- RECORD SET -
- - - -
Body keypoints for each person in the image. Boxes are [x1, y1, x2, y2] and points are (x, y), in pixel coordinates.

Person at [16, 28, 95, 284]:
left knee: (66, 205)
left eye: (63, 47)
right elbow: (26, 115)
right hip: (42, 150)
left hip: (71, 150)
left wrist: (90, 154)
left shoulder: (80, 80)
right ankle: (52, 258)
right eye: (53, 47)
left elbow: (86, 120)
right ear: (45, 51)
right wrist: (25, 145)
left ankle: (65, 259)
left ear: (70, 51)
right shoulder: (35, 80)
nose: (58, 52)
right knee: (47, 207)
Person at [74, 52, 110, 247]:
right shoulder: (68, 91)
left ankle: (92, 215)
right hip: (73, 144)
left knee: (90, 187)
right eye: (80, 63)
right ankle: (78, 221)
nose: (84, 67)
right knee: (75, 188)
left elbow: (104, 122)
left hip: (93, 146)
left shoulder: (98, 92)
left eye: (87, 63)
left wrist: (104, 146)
- - - -
- PROBLEM STATEMENT -
Reproduce every line above containing "shoulder".

- ANSWER TO THE EXERCISE -
left shoulder: (80, 80)
right shoulder: (35, 80)
right shoulder: (68, 91)
left shoulder: (98, 92)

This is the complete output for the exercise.